Problem
Transcribe each of the following lines exactly, leaving out the pictures.

Entries supplied
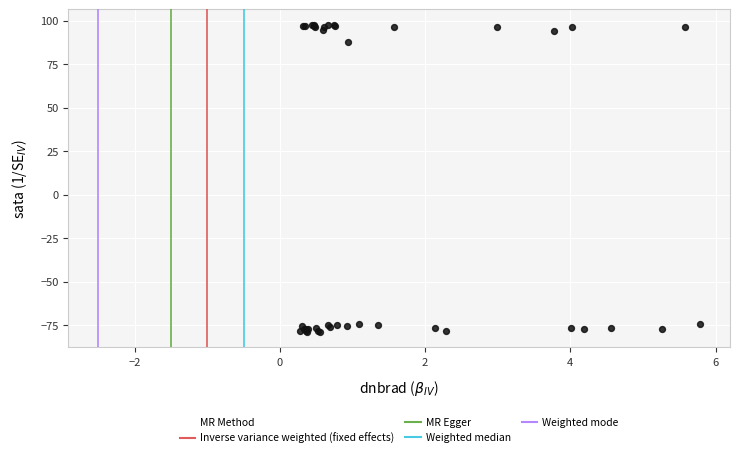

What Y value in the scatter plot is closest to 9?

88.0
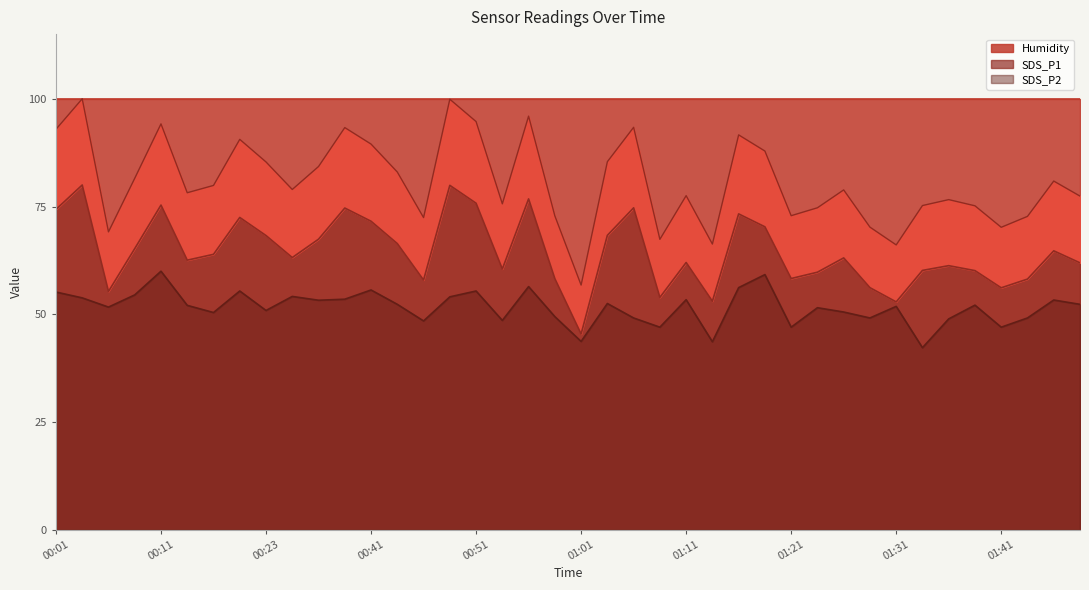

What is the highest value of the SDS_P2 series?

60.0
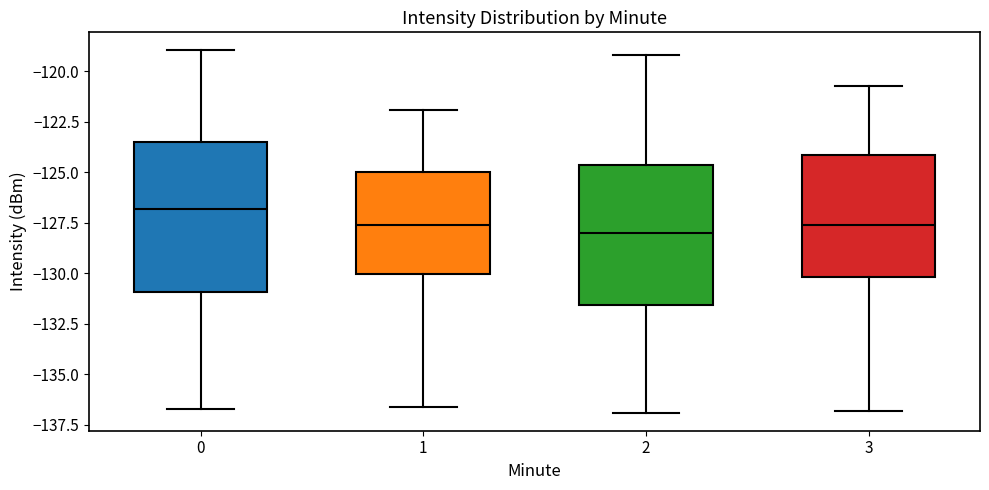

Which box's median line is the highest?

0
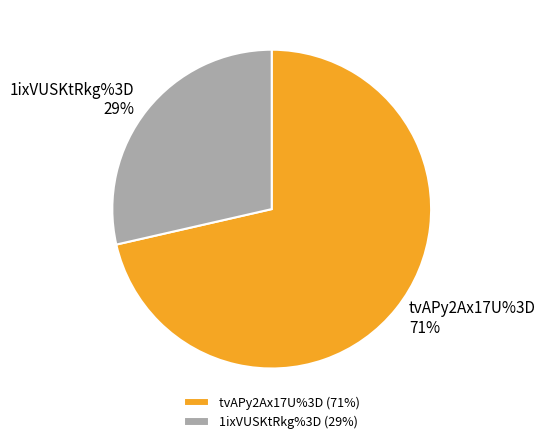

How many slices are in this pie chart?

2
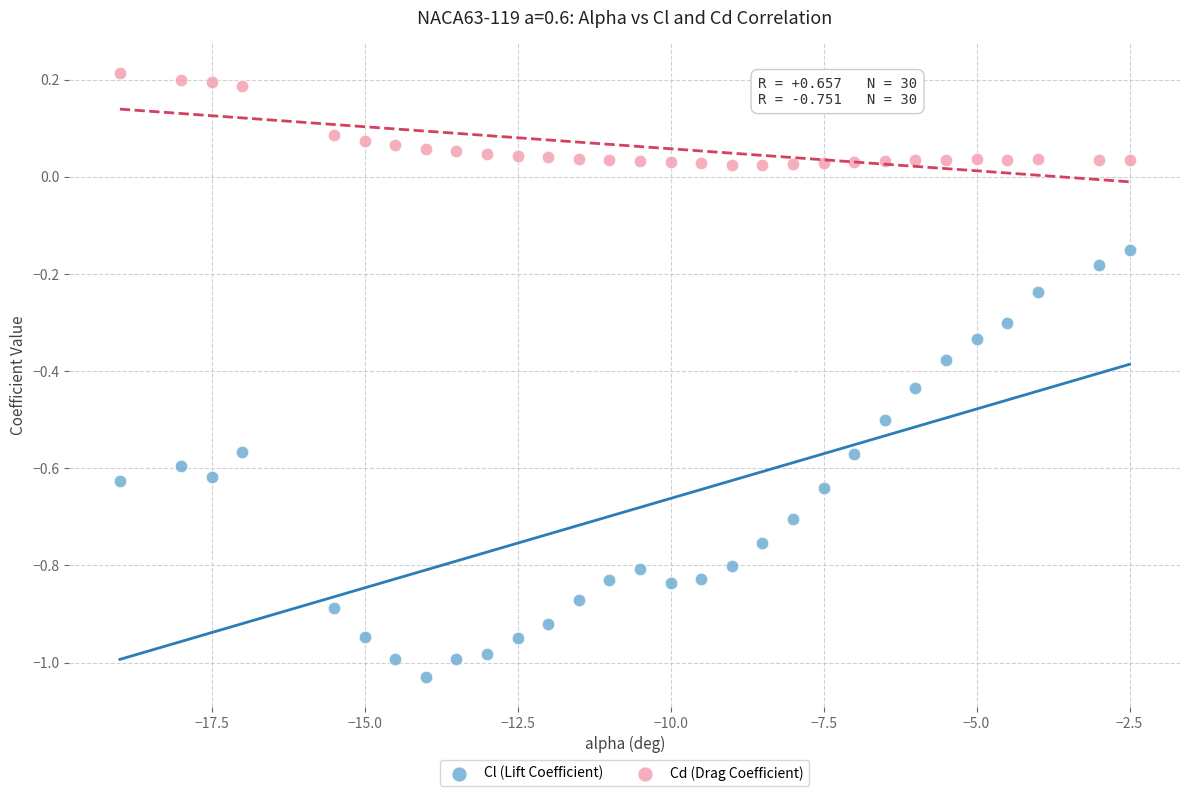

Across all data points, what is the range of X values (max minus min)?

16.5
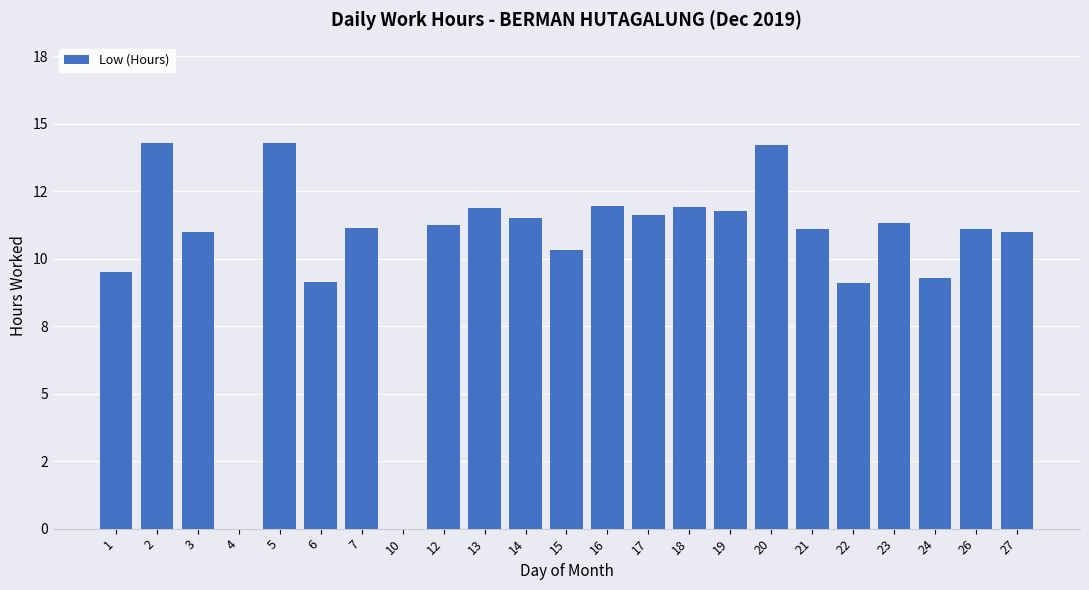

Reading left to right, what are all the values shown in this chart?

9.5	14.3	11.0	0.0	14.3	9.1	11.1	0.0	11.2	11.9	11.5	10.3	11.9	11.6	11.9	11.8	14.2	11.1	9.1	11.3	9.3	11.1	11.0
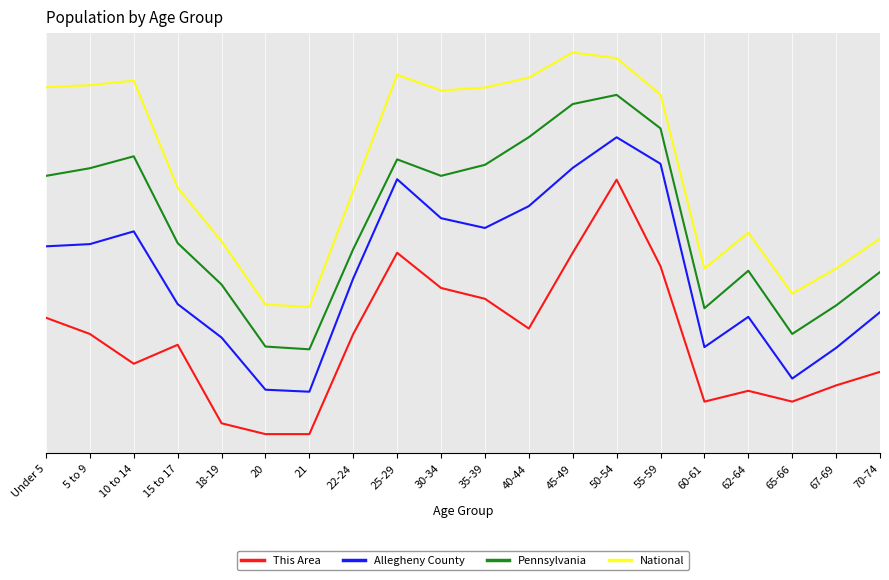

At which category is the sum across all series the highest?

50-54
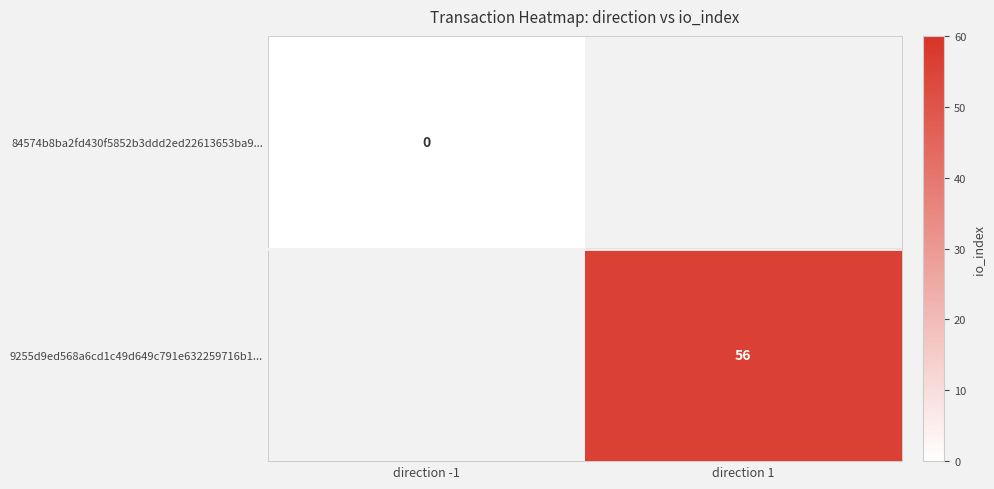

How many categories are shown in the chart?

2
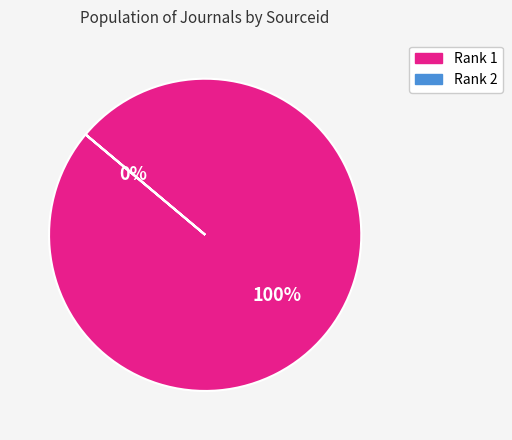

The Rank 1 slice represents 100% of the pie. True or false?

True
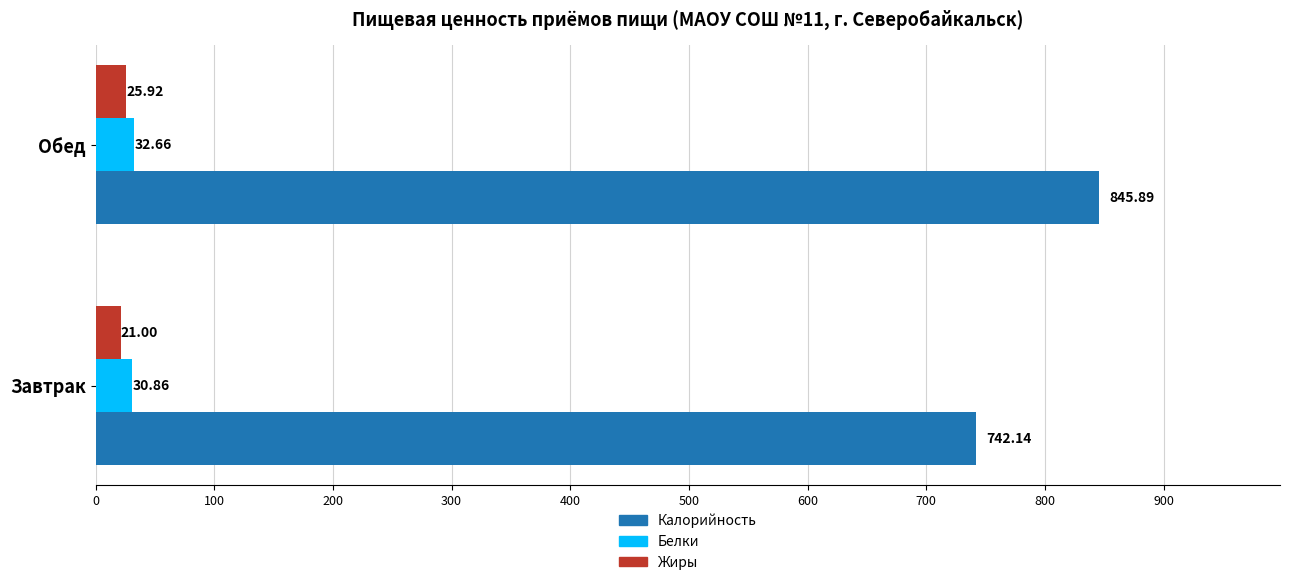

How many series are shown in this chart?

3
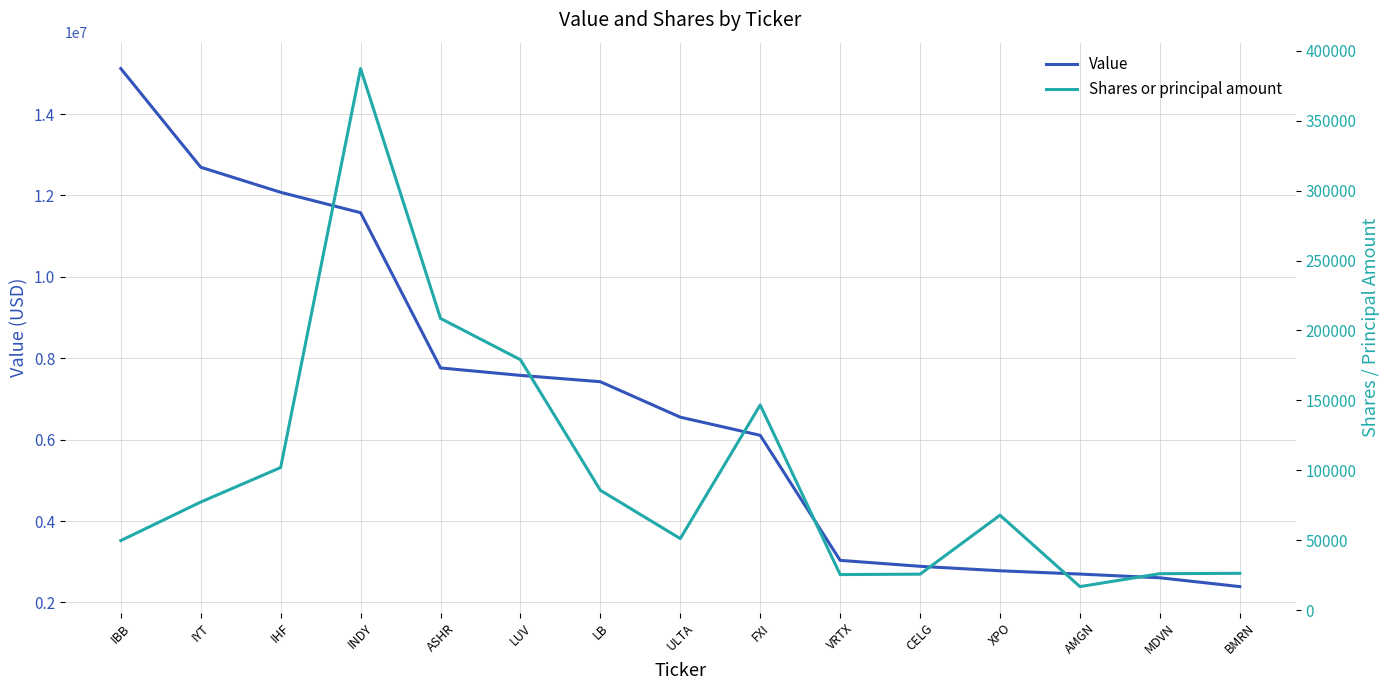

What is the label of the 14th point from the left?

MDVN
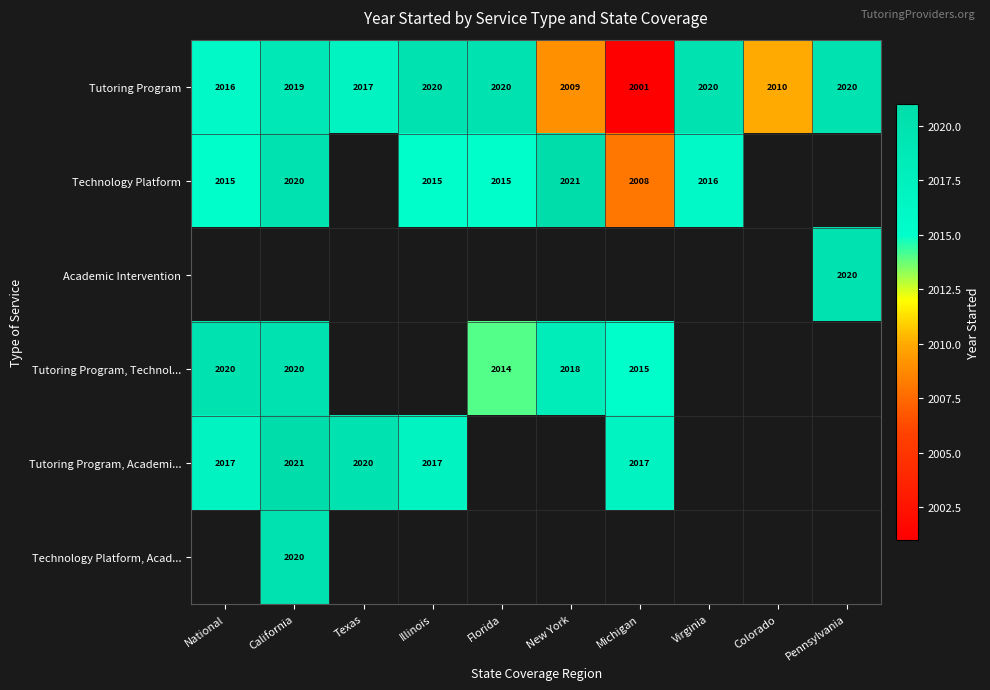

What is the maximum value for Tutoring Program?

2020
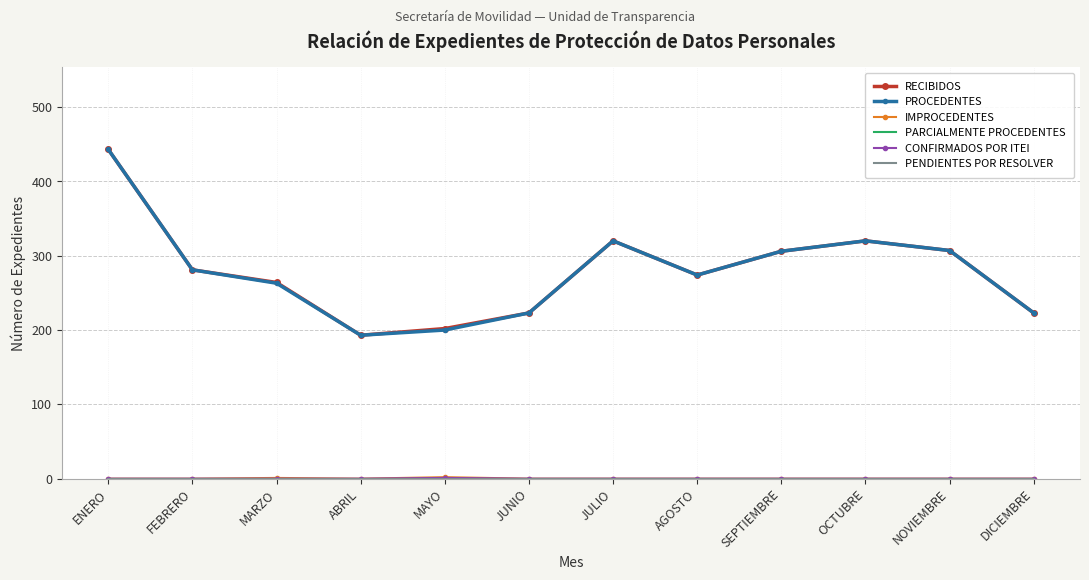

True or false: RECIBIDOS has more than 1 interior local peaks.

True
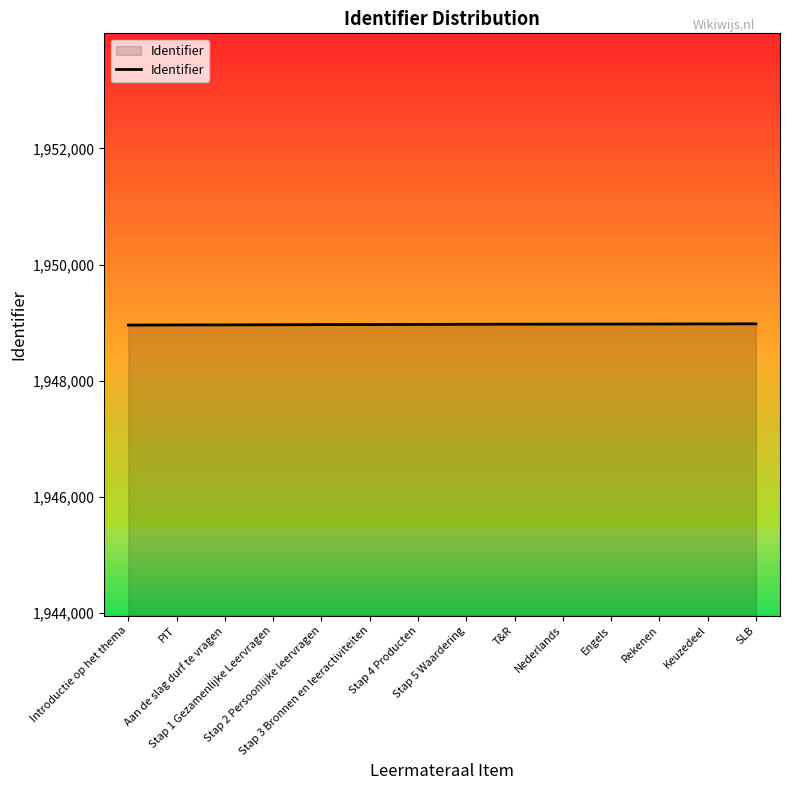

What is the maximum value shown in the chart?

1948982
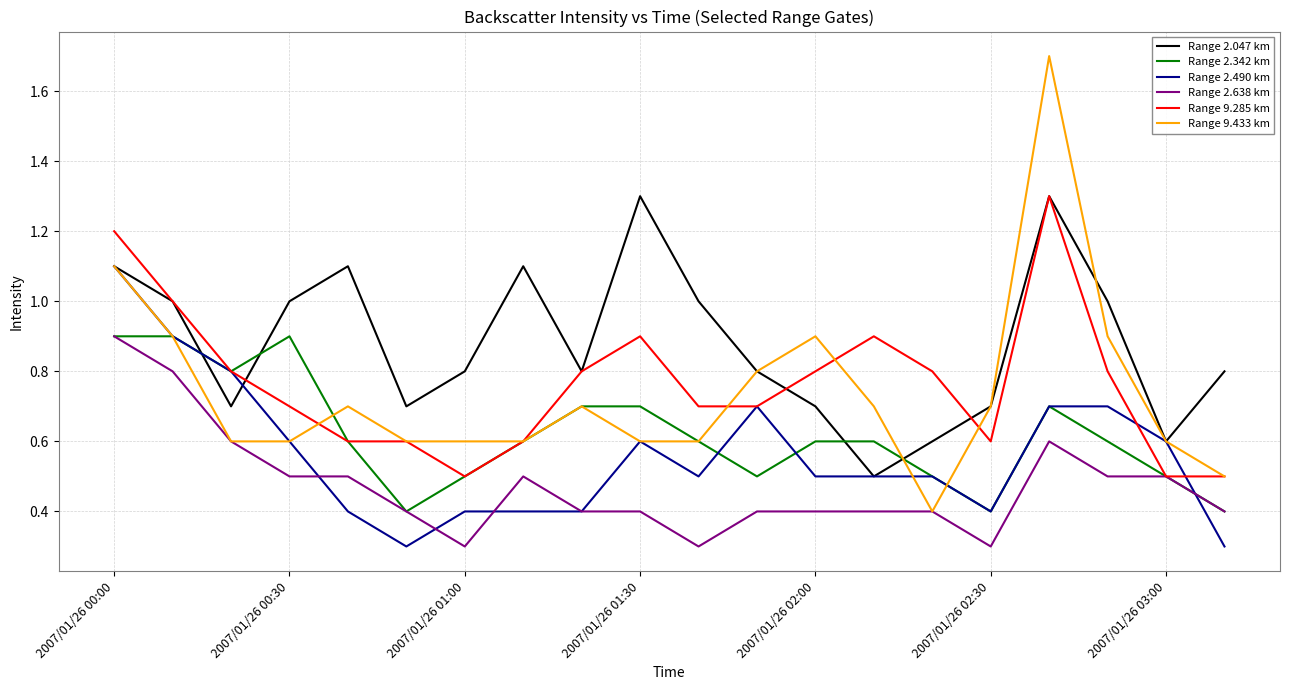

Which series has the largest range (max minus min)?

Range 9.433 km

Exercise answer
What Y value in the scatter plot is closest to 9?

88.0

What is the highest value of the SDS_P2 series?

60.0

Which box's median line is the highest?

0

How many slices are in this pie chart?

2

Across all data points, what is the range of X values (max minus min)?

16.5

Reading left to right, what are all the values shown in this chart?

9.5	14.3	11.0	0.0	14.3	9.1	11.1	0.0	11.2	11.9	11.5	10.3	11.9	11.6	11.9	11.8	14.2	11.1	9.1	11.3	9.3	11.1	11.0

At which category is the sum across all series the highest?

50-54

How many categories are shown in the chart?

2

The Rank 1 slice represents 100% of the pie. True or false?

True

How many series are shown in this chart?

3

What is the label of the 14th point from the left?

MDVN

What is the maximum value for Tutoring Program?

2020

True or false: RECIBIDOS has more than 1 interior local peaks.

True

What is the maximum value shown in the chart?

1948982

Which series has the largest range (max minus min)?

Range 9.433 km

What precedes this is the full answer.